Regina Cannon-Drake, MA, RN, a patient educator at Hospital for Special Surgery (HSS) in Manhattan, NY, described the proactive regimen used for patients scheduled for elective total hip or knee replacement.
"As part of our preop education program, we discuss complications like DVTs and PEs, and describe what we expect them to do postoperatively to lower their risk for those problems," she said. "We explain that the patients need to perform lower leg exercises and we'll be getting them up and moving around very soon after surgery to promote good circulation. We also review the use of mechanical compression devices (foot or calf pumps), and discuss anticoagulants that they'll be taking."
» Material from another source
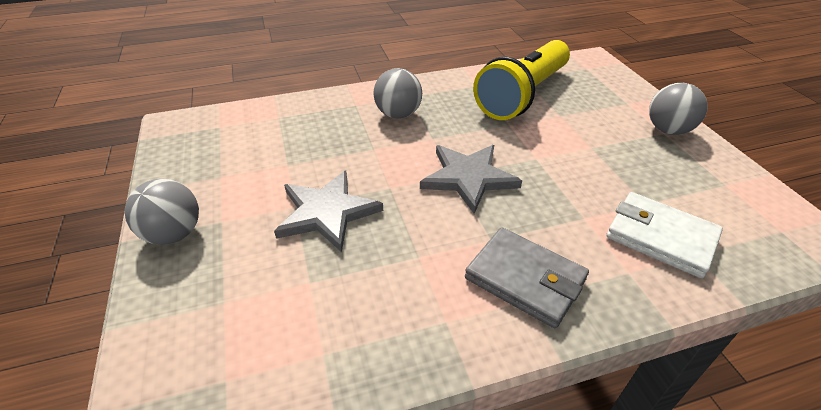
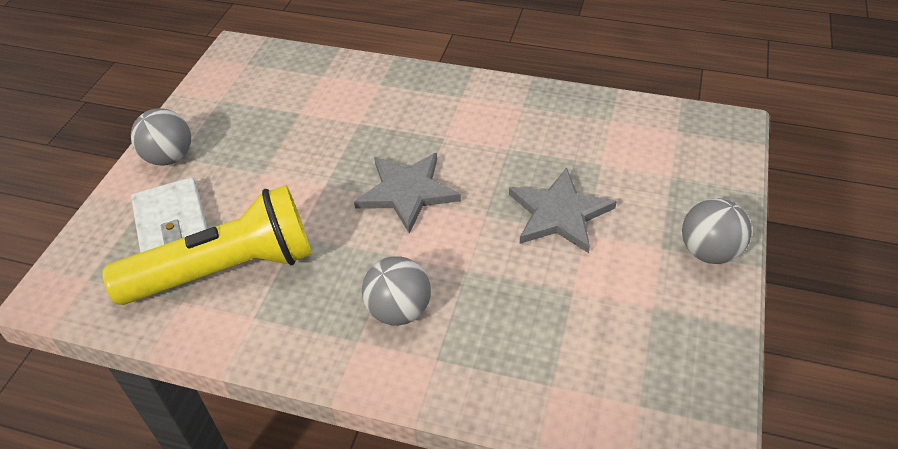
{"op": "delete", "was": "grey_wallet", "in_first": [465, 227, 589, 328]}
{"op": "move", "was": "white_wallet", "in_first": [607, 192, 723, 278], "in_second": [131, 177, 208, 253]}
Cannon-Drake emphasized the importance of patient and family education. "We let patients know they'll be on anticoagulants for 4-6 weeks after their procedure, and teach them about warning signs of side effects," she said.
"We explain to them that those on Coumadin will need blood test monitoring (INR levels) twice a week and many will be eligible for a technician from homecare services to come their homes to draw the blood," she continued. "Also, someone from their doctor's office will call to confirm the dose of their anticoagulant. We also talk about what foods to eat and medications to avoid while they're on these medications."